### Input data

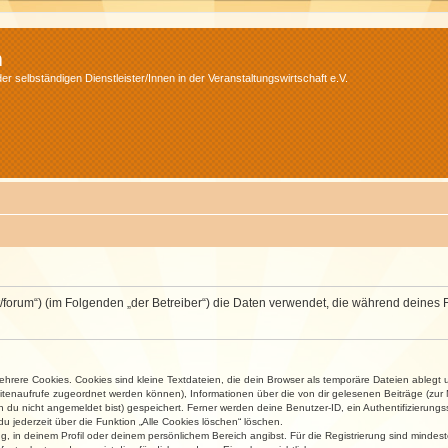
m
r selbständigen Dienstleister/Innen in der Veranstaltungswirtschaft e.V.
v.net/forum“) (im Folgenden „der Betreiber“) die Daten verwendet, die während dei
rere Cookies. Cookies sind kleine Textdateien, die dein Browser als temporäre Dateien ablegt 
 Seitenaufrufe zugeordnet werden können), Informationen über die von dir gelesenen Beiträge (zu
n du nicht angemeldet bist) gespeichert. Ferner werden deine Benutzer-ID, ein Authentifizierung
u jederzeit über die Funktion „Alle Cookies löschen“ löschen.
ng, in deinem Profil oder deinem persönlichem Bereich angibst. Für die Registrierung sind mind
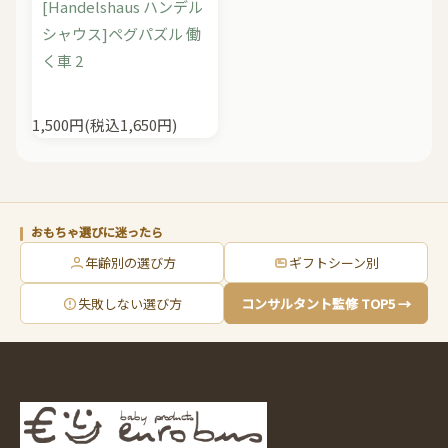
[Handelshaus ハンデル
シャウス]ペグパズル 働
く車 2
1,500円(税込1,650円)
おもちゃ選びに迷ったら
年齢別の選び方
ギフトシーン別
失敗しない選び方
コンサルタント監修 TOP5 →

######

Problem statement – Exclude every picture and copy the remaining data exactly.

Answer box –
m
r selbständigen Dienstleister/Innen in der Veranstaltungswirtschaft e.V.
v.net/forum“) (im Folgenden „der Betreiber“) die Daten verwendet, die während dei
rere Cookies. Cookies sind kleine Textdateien, die dein Browser als temporäre Dateien ablegt 
 Seitenaufrufe zugeordnet werden können), Informationen über die von dir gelesenen Beiträge (zu
n du nicht angemeldet bist) gespeichert. Ferner werden deine Benutzer-ID, ein Authentifizierung
u jederzeit über die Funktion „Alle Cookies löschen“ löschen.
ng, in deinem Profil oder deinem persönlichem Bereich angibst. Für die Registrierung sind mind
[Handelshaus ハンデル
シャウス]ペグパズル 働
く車 2
1,500円(税込1,650円)
おもちゃ選びに迷ったら
年齢別の選び方
ギフトシーン別
失敗しない選び方
コンサルタント監修 TOP5 →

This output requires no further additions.